● Task brief
Retype the stretch of the sermon text from "Brethren Archive" through "(2 Corinthians 5:10-21).".

● Document text

Brethren Archive

We Persuade Men

by W.T.P. Wolston

For we must all appear before the judgment-seat of Christ; that every one may receive the things done in his body, according to that he hath done, whether it be good or bad. Knowing therefore the terror of the Lord, we persuade men; but we are made manifest unto God . . . For the love of Christ constraineth us; because we thus judge, that if one died for all, then were all dead; and that he died for all, that they which live should not henceforth live unto themselves, but unto him which died for them and rose again. Now then we are ambassadors for Christ, as though God did beseech you by us; we pray you in Christ’s stead, be ye reconciled to God. For he hath made him to be sin for us, who knew no sin, that we might be made the righteousness of God in him” (2 Corinthians 5:10-21).

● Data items
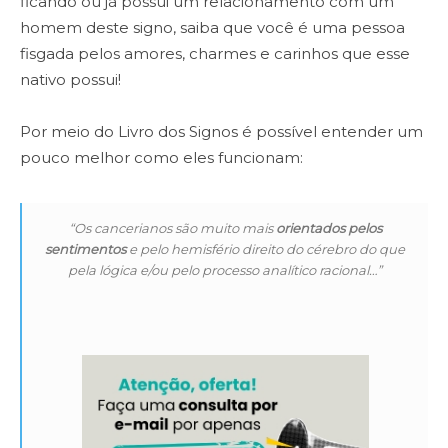
ficando ou já possui um relacionamento com um
homem deste signo, saiba que você é uma pessoa
fisgada pelos amores, charmes e carinhos que esse
nativo possui!
Por meio do Livro dos Signos é possível entender um
pouco melhor como eles funcionam:
“Os cancerianos são muito mais
orientados pelos
sentimentos
e pelo hemisfério direito do cérebro do que
pela lógica e/ou pelo processo analítico racional…”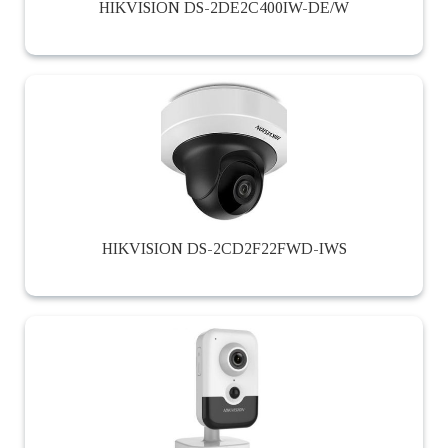
HIKVISION DS-2DE2C400IW-DE/W
HIKVISION DS-2CD2F22FWD-IWS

● Solution for this task
Brethren Archive

We Persuade Men

by W.T.P. Wolston

For we must all appear before the judgment-seat of Christ; that every one may receive the things done in his body, according to that he hath done, whether it be good or bad. Knowing therefore the terror of the Lord, we persuade men; but we are made manifest unto God . . . For the love of Christ constraineth us; because we thus judge, that if one died for all, then were all dead; and that he died for all, that they which live should not henceforth live unto themselves, but unto him which died for them and rose again. Now then we are ambassadors for Christ, as though God did beseech you by us; we pray you in Christ’s stead, be ye reconciled to God. For he hath made him to be sin for us, who knew no sin, that we might be made the righteousness of God in him” (2 Corinthians 5:10-21).